#### SUPPLIED MATERIAL
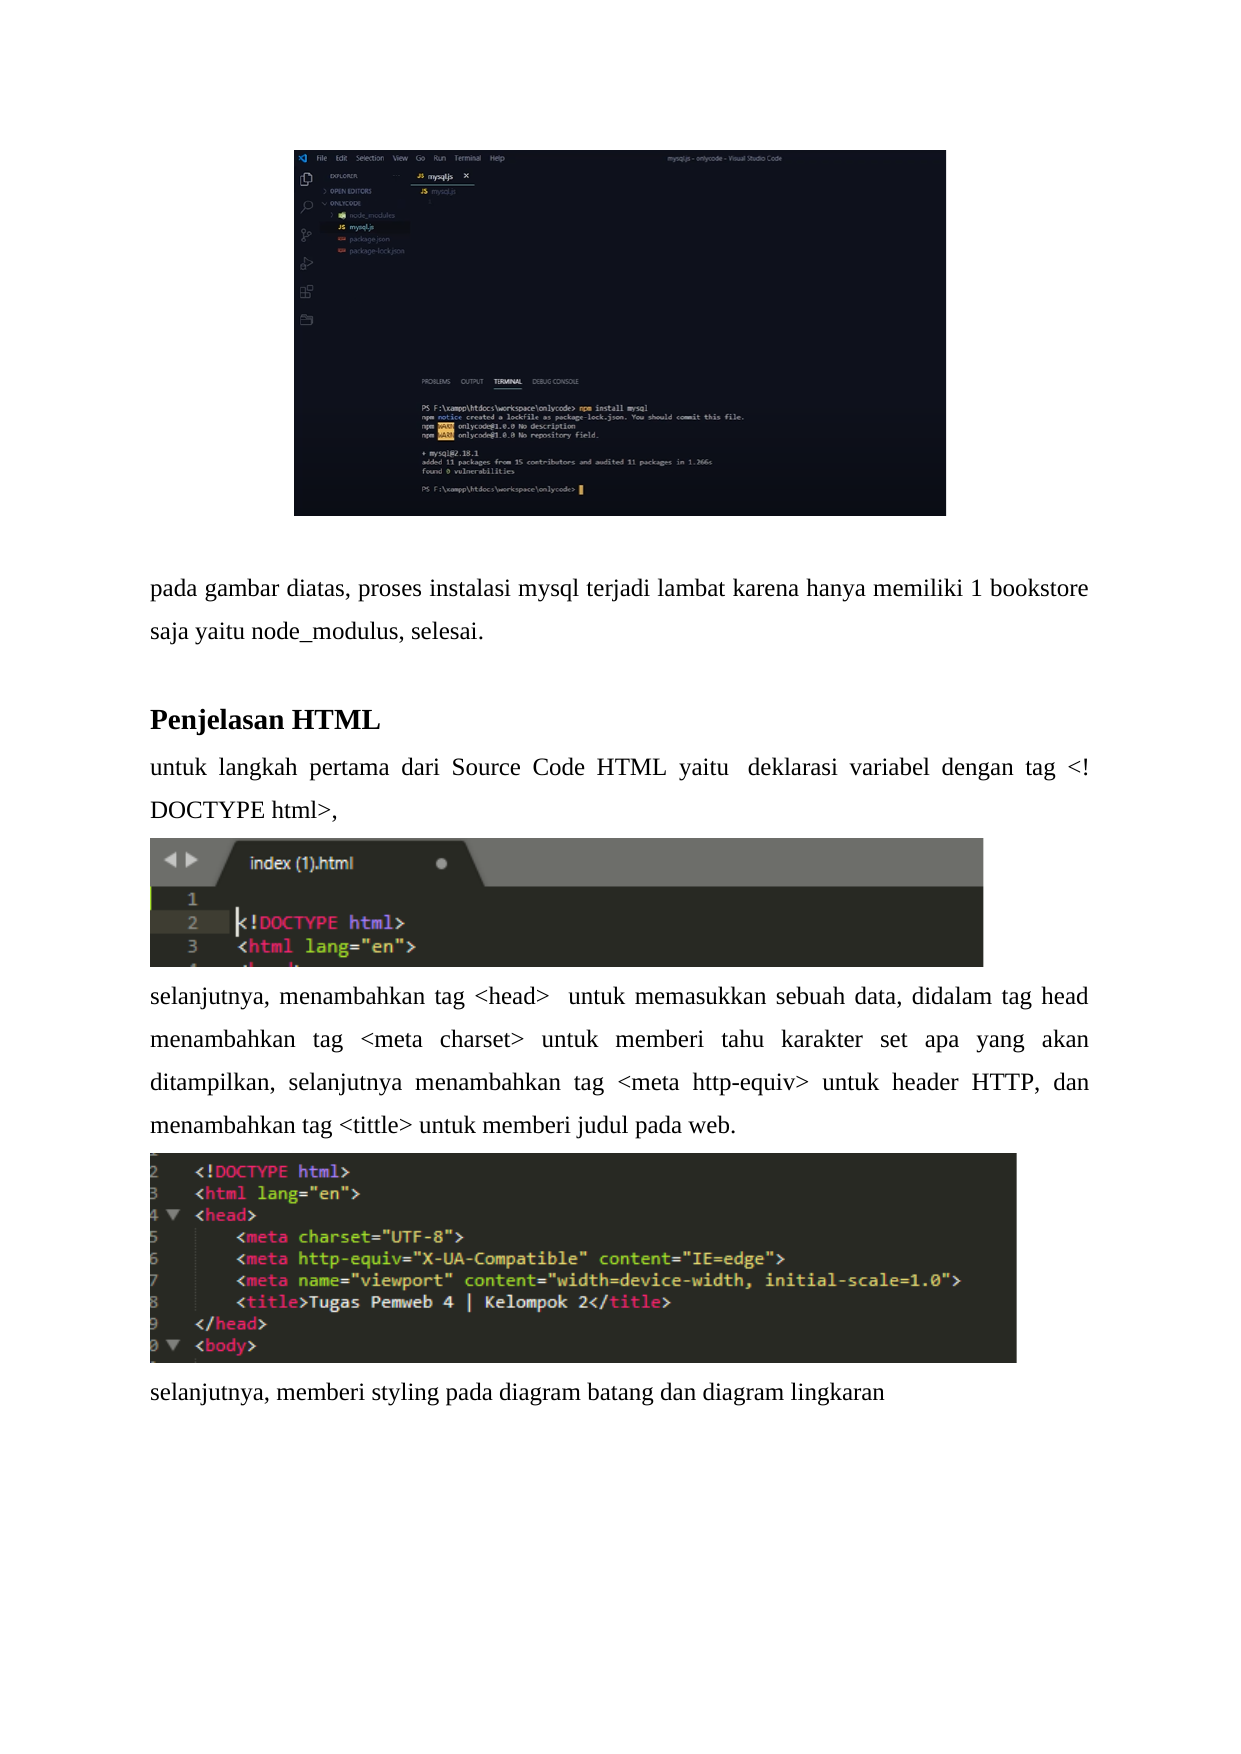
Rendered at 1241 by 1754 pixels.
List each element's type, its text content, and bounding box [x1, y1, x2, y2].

text untuk langkah pertama dari Source Code HTML yaitu deklarasi variabel dengan tag <!DOCTYPE html>, [150, 752, 1090, 824]
picture [150, 838, 984, 967]
picture [294, 150, 947, 516]
picture [150, 1153, 1017, 1363]
text selanjutnya, memberi styling pada diagram batang dan diagram lingkaran [150, 1377, 1090, 1405]
text selanjutnya, menambahkan tag <head> untuk memasukkan sebuah data, didalam tag head menambahkan tag <meta charset> untuk memberi tahu karakter set apa yang akan ditampilkan, selanjutnya menambahkan tag <meta http-equiv> untuk header HTTP, dan menambahkan tag <tittle> untuk memberi judul pada web. [150, 981, 1090, 1139]
text pada gambar diatas, proses instalasi mysql terjadi lambat karena hanya memiliki 1 bookstore saja yaitu node_modulus, selesai. [150, 573, 1090, 644]
text Penjelasan HTML [150, 702, 1090, 736]
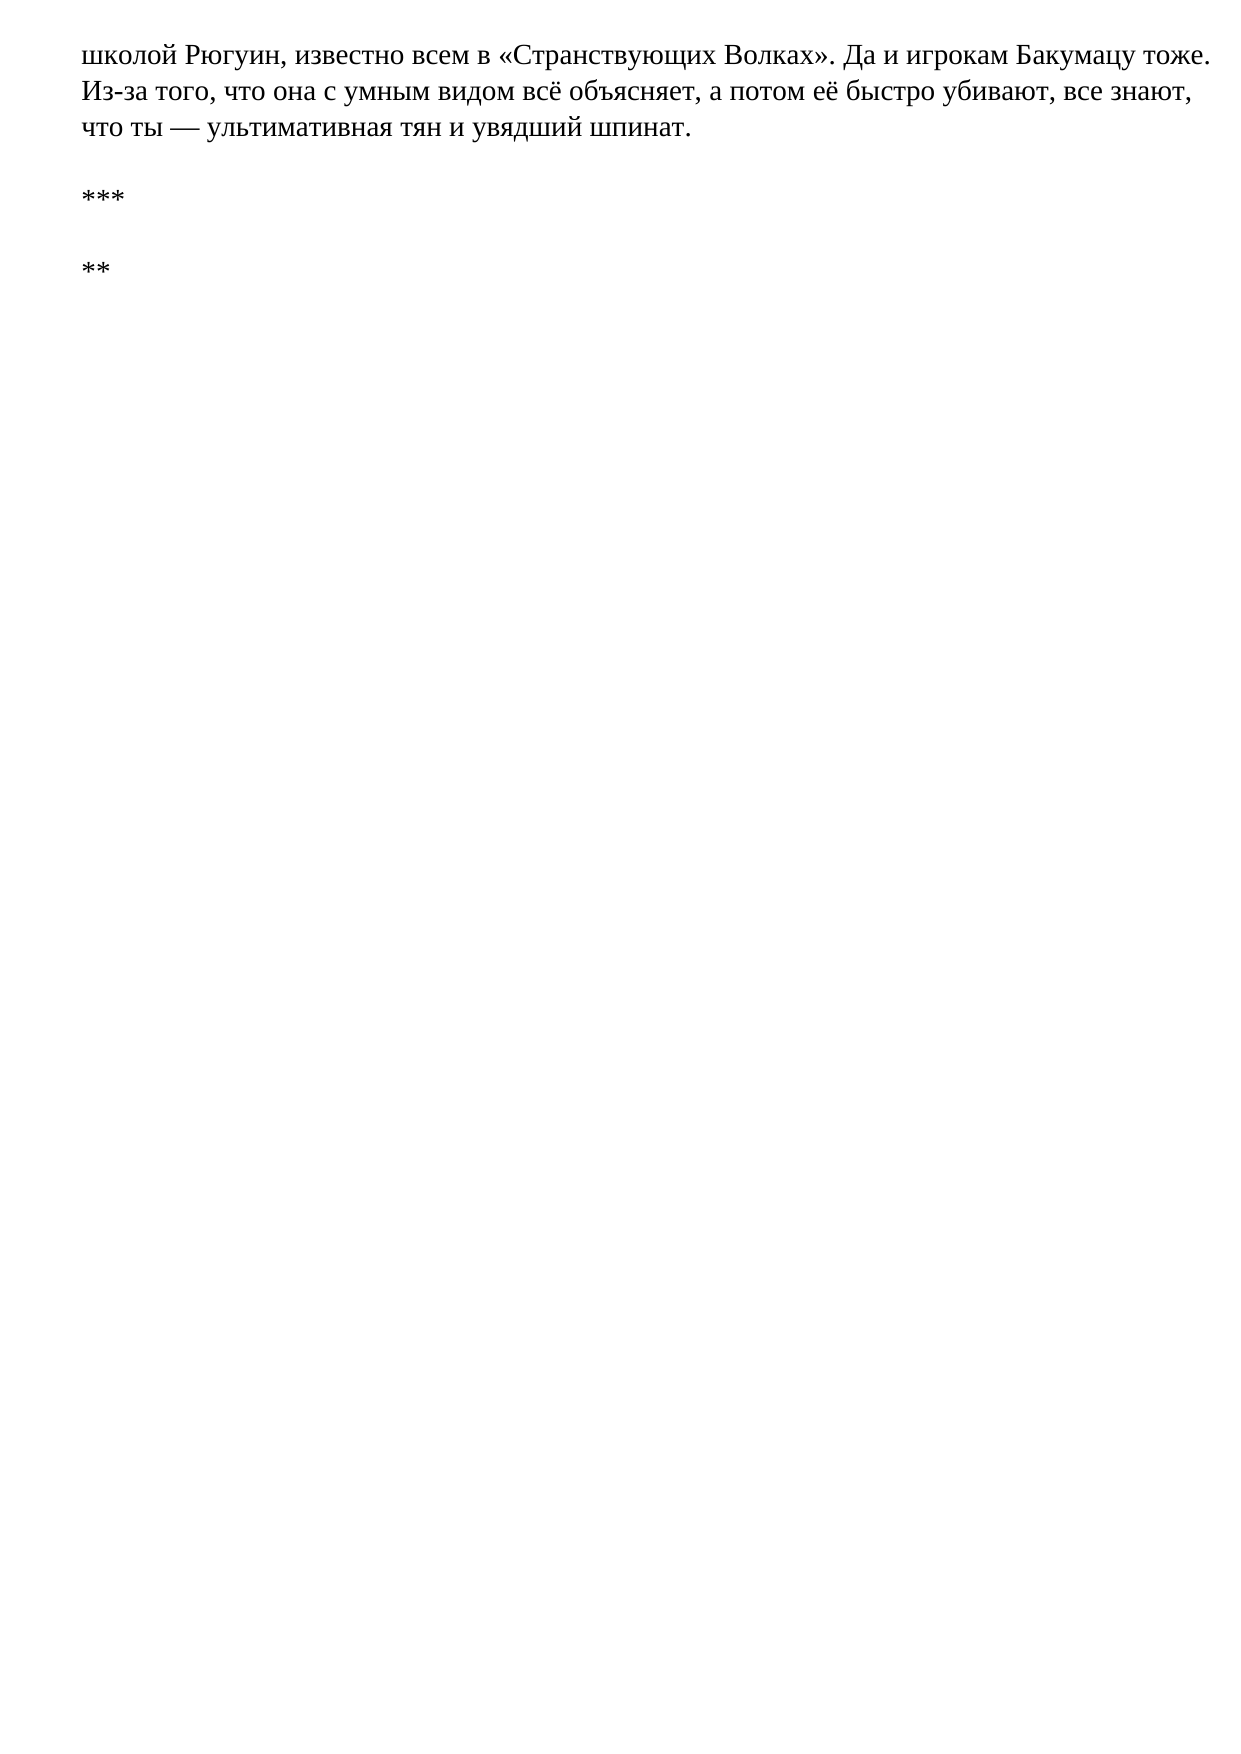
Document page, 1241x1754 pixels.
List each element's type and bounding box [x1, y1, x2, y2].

text [81, 37, 1215, 288]
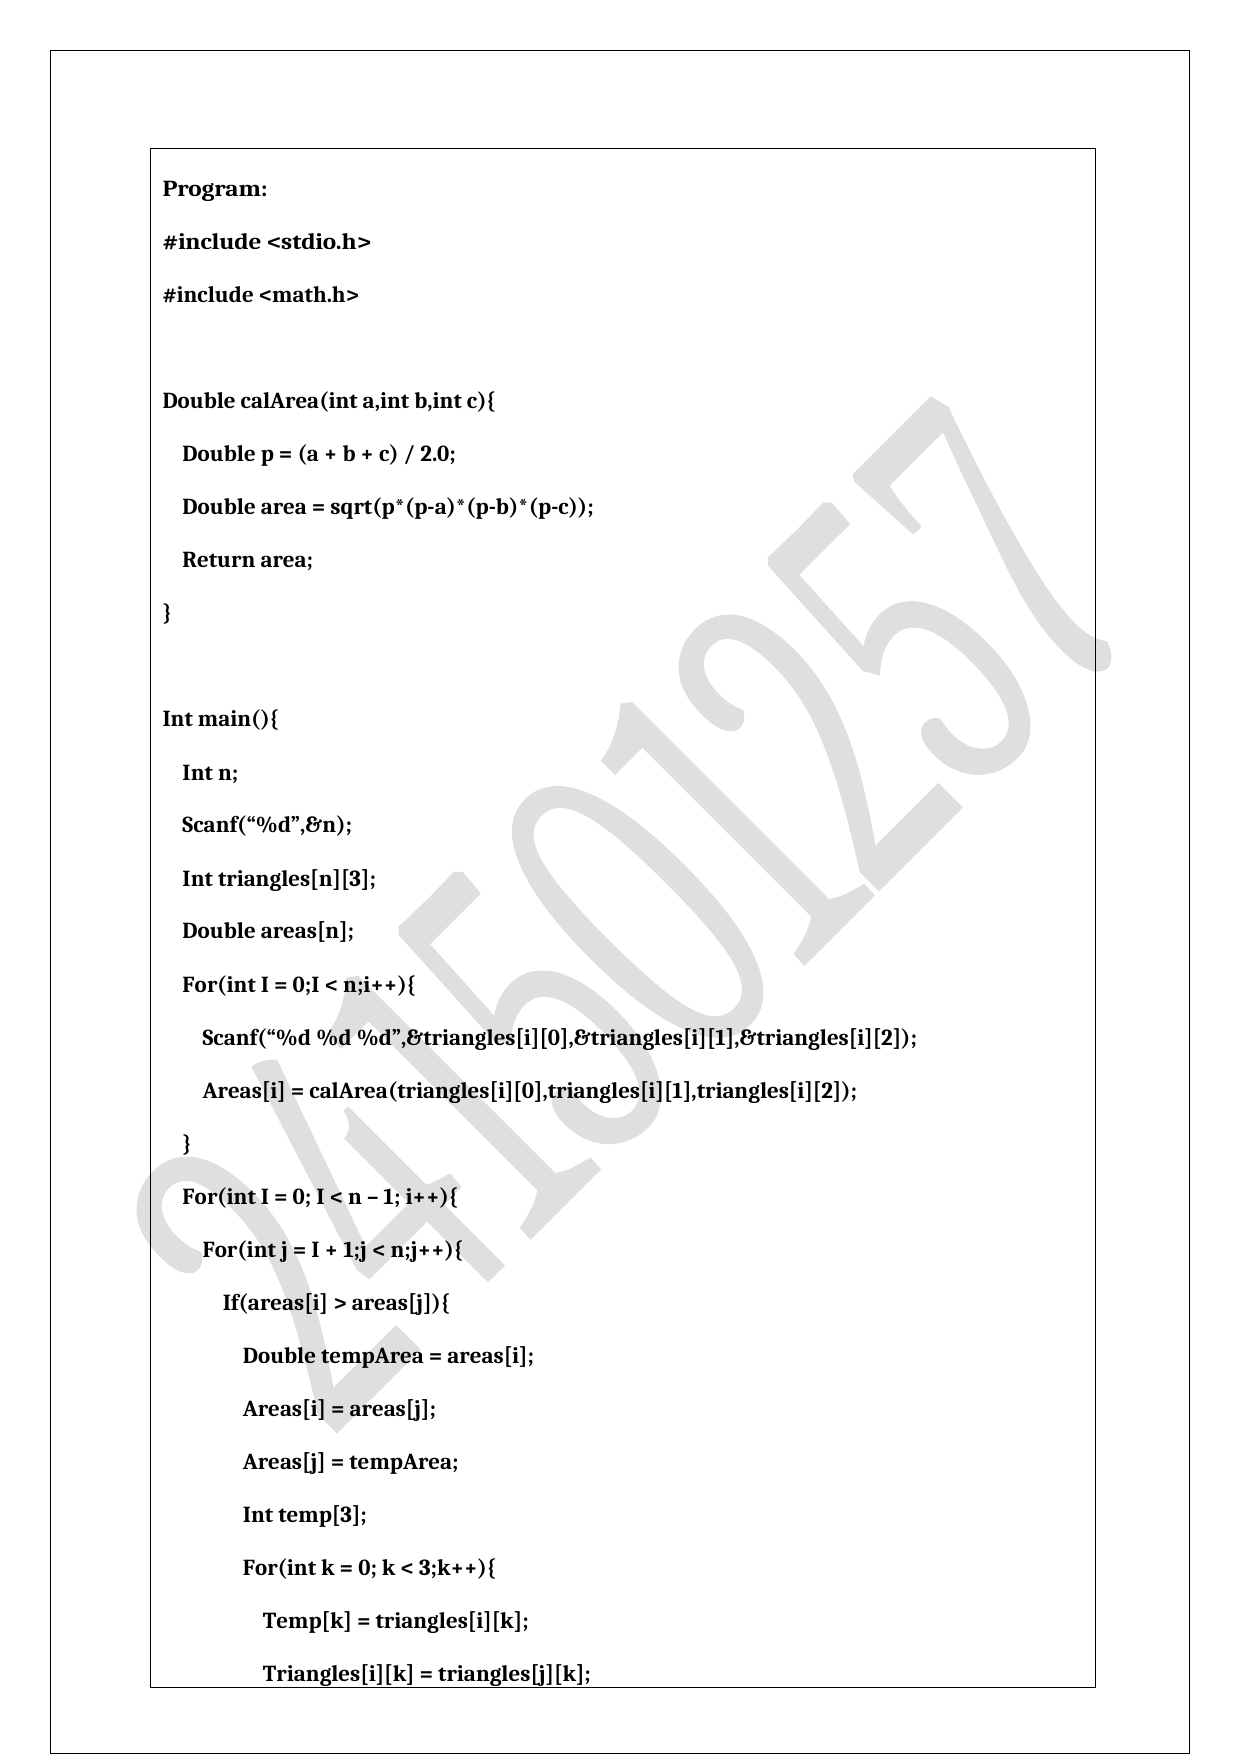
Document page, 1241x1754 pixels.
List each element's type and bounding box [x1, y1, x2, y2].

table_header [151, 149, 1095, 1687]
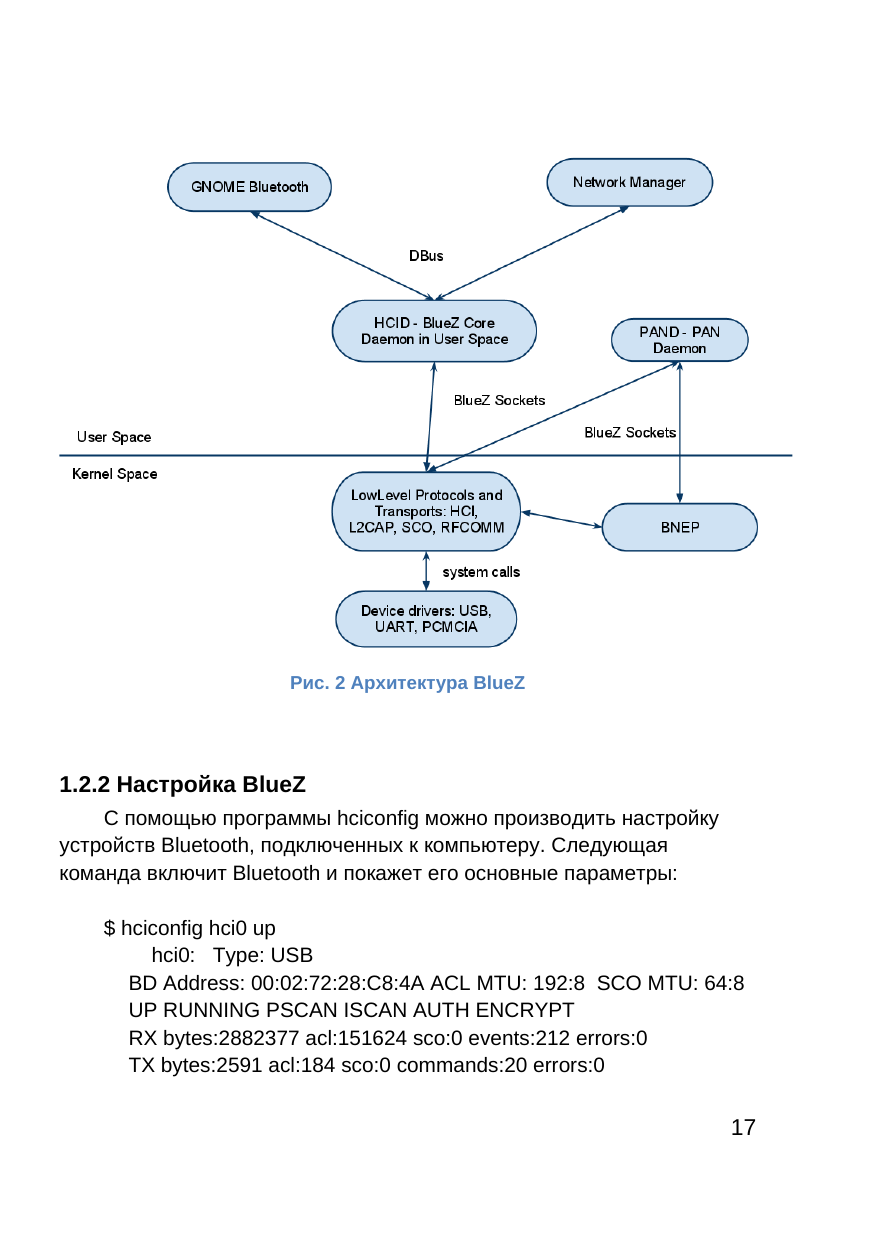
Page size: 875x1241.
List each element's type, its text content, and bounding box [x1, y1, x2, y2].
########
Without copying any images, transcribe the records exactly as they stand.

Rendered at 1241 by 1754 pixels.
List each element's type, its text content, and bounding box [x1, y1, x2, y2].

text untuk langkah pertama dari Source Code HTML yaitu deklarasi variabel dengan tag <!DOCTYPE html>, [150, 752, 1090, 824]
picture [150, 838, 984, 967]
picture [294, 150, 947, 516]
picture [150, 1153, 1017, 1363]
text selanjutnya, memberi styling pada diagram batang dan diagram lingkaran [150, 1377, 1090, 1405]
text selanjutnya, menambahkan tag <head> untuk memasukkan sebuah data, didalam tag head menambahkan tag <meta charset> untuk memberi tahu karakter set apa yang akan ditampilkan, selanjutnya menambahkan tag <meta http-equiv> untuk header HTTP, dan menambahkan tag <tittle> untuk memberi judul pada web. [150, 981, 1090, 1139]
text pada gambar diatas, proses instalasi mysql terjadi lambat karena hanya memiliki 1 bookstore saja yaitu node_modulus, selesai. [150, 573, 1090, 644]
text Penjelasan HTML [150, 702, 1090, 736]
Document page, 1241x1754 pixels.
List each element's type and bounding box [x1, y1, x2, y2].

text [81, 37, 1215, 288]
Document page, 1241x1754 pixels.
List each element's type and bounding box [x1, y1, x2, y2].

table_header [151, 149, 1095, 1687]
Page size: 875x1241.
List each element's type, its text content, and bounding box [x1, y1, x2, y2].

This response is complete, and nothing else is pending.